Pakistan’s Supreme Court concluded hearings Friday in a high-profile corruption case that could unseat Prime Minister Nawaz Sharif and disqualify him from politics.
The three-judge panel did not say when a verdict would be announced.
In concluding remarks, one judge promised the panel would consider if Sharif should be disqualified from political activity as part of the verdict.
Sharif has denied wrongdoing, a position Sharif family lawyers repeated throughout the week-long proceeding.
“I believe legally and constitutionally we have a solid case,” said Salman Akram Raja, who represented Sharif’s three children.
“It is impossible to say anything but I think we should wait for at least two to three weeks,” the attorney said when asked when to expect a ruling.
But lawyers representing the opposition Pakistan Tehreek-e-Insaf party, or PTI, which filed the case against the Sharif family, sounded confident the prime minister would be disqualified.
“Our lawyers maintained before the judges the prime minister must be disqualified because he lied in his address to the nation, he lied to the court and he lied while addressing the National Assembly (lower house of the parliament). So, the prime minister has continuously demonstrated dishonesty,” party spokesman Fawad Hussain Chaudhry told reporters outside the heavily guarded Supreme Court building.
Legal experts and political observers say the final ruling is expected to change Pakistan’s political landscape, citing the conclusions of a high-powered investigation the court ordered.
If Sharif is disqualified, his ruling Pakistan Muslim League-N party, must elect a new leader from within parliament to replace him and complete the government’s constitutionally set five-year term. The government’s term is due to end in June 2018. Some Sharif aides have hinted he may dissolve parliament and call early elections.
This week’s hearing focused on allegations that the prime minister and his three children had engaged in money laundering and tax evasion, and amassed overseas assets through off-shore companies, while concealing their wealth.
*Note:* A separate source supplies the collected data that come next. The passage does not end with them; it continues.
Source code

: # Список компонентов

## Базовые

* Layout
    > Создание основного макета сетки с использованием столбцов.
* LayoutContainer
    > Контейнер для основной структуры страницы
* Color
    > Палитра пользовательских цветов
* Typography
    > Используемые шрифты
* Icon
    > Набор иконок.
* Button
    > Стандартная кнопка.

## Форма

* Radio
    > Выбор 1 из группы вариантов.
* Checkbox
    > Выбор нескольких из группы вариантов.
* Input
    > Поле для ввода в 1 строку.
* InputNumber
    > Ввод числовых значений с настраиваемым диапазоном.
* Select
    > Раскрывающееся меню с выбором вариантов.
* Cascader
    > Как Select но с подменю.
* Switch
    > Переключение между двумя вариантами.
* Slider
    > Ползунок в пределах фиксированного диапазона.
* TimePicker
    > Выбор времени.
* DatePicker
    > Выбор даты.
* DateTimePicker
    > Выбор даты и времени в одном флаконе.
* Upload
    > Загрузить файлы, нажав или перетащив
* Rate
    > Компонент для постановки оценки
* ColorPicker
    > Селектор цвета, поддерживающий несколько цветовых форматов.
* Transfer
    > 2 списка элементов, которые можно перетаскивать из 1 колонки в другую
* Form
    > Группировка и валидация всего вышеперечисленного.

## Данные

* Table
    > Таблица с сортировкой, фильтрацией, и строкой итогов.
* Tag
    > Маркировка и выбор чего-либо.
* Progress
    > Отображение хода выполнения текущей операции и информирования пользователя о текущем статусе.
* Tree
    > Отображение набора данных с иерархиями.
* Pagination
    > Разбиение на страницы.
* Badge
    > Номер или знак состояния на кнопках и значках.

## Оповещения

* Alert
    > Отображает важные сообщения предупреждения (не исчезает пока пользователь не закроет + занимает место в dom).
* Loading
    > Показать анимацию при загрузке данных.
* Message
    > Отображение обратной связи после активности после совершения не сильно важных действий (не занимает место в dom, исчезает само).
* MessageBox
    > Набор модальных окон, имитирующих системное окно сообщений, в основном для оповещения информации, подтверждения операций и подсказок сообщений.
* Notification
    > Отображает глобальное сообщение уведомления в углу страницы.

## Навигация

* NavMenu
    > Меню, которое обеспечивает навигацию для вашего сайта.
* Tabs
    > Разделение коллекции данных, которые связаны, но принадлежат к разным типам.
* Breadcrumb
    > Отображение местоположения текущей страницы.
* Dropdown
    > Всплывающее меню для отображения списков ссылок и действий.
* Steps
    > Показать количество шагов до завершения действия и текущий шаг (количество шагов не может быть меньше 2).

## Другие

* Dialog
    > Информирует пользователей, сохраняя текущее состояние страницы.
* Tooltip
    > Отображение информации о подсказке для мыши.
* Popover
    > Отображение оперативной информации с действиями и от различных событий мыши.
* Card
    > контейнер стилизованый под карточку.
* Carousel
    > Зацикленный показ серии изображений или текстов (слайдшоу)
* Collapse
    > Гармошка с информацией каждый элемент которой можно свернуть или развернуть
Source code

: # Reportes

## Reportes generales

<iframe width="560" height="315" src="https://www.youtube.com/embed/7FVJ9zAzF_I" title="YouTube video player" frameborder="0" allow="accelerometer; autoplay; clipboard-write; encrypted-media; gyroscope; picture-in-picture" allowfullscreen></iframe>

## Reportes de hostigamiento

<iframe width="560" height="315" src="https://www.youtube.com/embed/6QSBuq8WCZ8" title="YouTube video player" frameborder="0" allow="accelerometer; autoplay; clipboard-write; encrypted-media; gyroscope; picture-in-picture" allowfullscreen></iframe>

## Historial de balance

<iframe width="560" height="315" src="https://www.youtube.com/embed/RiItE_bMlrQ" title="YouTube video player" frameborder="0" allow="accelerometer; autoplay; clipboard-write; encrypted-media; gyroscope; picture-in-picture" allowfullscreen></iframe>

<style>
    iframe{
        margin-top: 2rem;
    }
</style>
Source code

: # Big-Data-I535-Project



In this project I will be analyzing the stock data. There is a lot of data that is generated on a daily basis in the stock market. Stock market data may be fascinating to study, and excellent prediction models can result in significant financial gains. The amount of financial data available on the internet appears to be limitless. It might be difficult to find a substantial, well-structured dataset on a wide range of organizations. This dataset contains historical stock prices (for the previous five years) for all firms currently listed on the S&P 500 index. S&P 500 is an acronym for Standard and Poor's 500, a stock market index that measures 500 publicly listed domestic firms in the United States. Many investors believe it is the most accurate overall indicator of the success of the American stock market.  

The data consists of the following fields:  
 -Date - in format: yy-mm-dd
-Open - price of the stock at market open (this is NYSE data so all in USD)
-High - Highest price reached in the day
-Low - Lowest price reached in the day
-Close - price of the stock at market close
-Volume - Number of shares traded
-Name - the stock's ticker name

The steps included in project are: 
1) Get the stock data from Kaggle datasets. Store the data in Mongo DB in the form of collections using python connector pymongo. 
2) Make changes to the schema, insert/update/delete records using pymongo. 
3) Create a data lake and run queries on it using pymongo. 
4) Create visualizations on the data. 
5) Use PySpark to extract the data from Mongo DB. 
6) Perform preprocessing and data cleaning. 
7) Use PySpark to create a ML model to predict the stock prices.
The case stems from leaked financial documents known as the Panama Papers that listed the prime minister’s two sons and a daughter as holders of offshore bank accounts and posh overseas property. The documents also named hundreds of other Pakistani citizens.
Sharif twice served as prime minister in the 1990s and on both occasions his government was accused of massive corruption and mismanagement. The 67-year-old politician was elected a third time in 2013, after he had returned from years of exile in Saudi Arabia.
Shortly after Friday’s proceedings, Sharif went into emergency consultations with senior ruling party leaders, cabinet ministers and legal aides to discuss possible outcomes of the case and their implications.
Pakistani media reported the meeting participants also considered possible candidates to replace Sharif if he’s disqualified. Officials were not immediately available to discuss details of the meeting.
In a related but worrying development for Sharif, personnel with the federal investigation agency Friday arrested the head of the state-run Security and Exchange Commission of Pakistan on charges he changed Sharif family business records in an attempt to cover up wrongdoing.